A notice published Friday in the Canada Gazette serves as final notice on the long-running environmental complaint, and it sets Canada on a timetable that follows the United States for removing the tiny pollutant from Canadian waters.
Microbeads found in natural health products and non-prescription drugs will be prohibited a year later, on July 1, 2019.
Environment Canada began studying the impacts of plastic microbeads on wildlife and the environment under the previous Conservative government in March 2015. The beads were officially declared toxic in June of this year.
The tiny pieces of plastic are used as exfoliants and cleansers in toiletries but do not dissolve. They then find their way into oceans, lakes and rivers where the beads are ingested by a variety of organisms.
In 2014, about 100,000 kilograms of plastic microbeads were imported into Canada for exfoliants and cleansers, while as much as 10,000 more kilograms were used in the domestic manufacture of personal care products.

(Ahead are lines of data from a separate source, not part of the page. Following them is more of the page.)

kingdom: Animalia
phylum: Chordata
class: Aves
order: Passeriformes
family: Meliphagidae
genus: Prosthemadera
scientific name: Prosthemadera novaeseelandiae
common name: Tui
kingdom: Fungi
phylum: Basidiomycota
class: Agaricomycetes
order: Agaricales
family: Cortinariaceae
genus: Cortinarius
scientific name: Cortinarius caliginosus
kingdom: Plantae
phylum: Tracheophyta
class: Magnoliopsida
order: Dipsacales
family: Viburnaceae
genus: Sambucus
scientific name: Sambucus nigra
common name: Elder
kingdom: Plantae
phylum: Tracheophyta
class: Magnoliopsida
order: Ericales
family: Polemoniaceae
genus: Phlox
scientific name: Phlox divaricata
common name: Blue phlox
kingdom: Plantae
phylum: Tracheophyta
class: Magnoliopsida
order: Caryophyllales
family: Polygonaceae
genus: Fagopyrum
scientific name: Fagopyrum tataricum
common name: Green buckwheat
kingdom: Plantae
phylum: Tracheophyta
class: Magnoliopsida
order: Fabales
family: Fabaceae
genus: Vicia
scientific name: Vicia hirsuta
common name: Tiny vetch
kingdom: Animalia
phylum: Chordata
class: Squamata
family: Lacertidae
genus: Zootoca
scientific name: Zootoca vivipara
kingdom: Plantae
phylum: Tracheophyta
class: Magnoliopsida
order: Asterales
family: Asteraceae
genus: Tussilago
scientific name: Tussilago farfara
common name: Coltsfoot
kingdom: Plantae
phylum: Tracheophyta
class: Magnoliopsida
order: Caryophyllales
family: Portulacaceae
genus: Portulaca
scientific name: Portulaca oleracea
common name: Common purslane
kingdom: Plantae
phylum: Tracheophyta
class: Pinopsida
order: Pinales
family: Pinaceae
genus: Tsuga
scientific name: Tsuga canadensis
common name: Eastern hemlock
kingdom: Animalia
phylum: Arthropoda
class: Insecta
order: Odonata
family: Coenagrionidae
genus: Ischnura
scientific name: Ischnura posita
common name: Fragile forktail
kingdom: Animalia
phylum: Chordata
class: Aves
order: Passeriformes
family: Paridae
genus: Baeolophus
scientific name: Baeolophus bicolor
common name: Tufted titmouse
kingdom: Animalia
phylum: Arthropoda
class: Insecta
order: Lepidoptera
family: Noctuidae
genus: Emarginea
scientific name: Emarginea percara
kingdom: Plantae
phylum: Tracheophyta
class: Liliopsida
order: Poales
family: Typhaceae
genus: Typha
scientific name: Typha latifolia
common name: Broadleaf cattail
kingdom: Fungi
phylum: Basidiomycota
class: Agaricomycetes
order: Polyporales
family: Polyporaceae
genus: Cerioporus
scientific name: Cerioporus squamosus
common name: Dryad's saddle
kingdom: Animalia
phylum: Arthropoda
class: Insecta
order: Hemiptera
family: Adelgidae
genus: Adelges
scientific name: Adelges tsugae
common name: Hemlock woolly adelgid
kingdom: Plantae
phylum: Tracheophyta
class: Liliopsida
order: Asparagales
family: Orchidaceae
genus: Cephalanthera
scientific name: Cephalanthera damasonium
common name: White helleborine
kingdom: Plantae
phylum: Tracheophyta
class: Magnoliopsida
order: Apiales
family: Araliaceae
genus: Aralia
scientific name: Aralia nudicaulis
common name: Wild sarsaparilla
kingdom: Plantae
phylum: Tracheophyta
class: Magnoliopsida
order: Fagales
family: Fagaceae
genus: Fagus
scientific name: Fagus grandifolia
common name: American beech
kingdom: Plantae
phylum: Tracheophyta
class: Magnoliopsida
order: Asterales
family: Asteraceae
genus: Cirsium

Under the proposed change to the Canadian Environmental Protection Act, new regulations will prohibit the manufacture and import of microbeads starting at the beginning of 2018, with the sales ban starting six months later.
The writing has been on the wall for some time and industry has already begun phasing out plastic beads from products.
The U.S. Congress approved the banning of microbeads in toiletries last December, effective July 1, 2017, while the European Union Commission recognized in December 2014 that the materials could not be labelled as environmentally friendly. Australia has a voluntary ban in effect for mid-2018.
The group Environmental Defence applauded the government’s move.
“We are happy to finally say goodbye to these problematic plastic particles that have polluted Canada’s rivers and lakes for far too long, putting fish, wildlife and human health at risk,” spokeswoman Maggie MacDonald said in a release.
Nine U.S. states already have passed laws prohibiting the sale and manufacture of beads in personal care products.
According to the Canadian Cosmetic Toiletry and Fragrance Association, a majority of Canadian manufacturers responsible for 99 per cent of the total amount of plastic microbeads used in 2014 have already committed to a voluntary phase-out by the time the federal prohibition comes into force.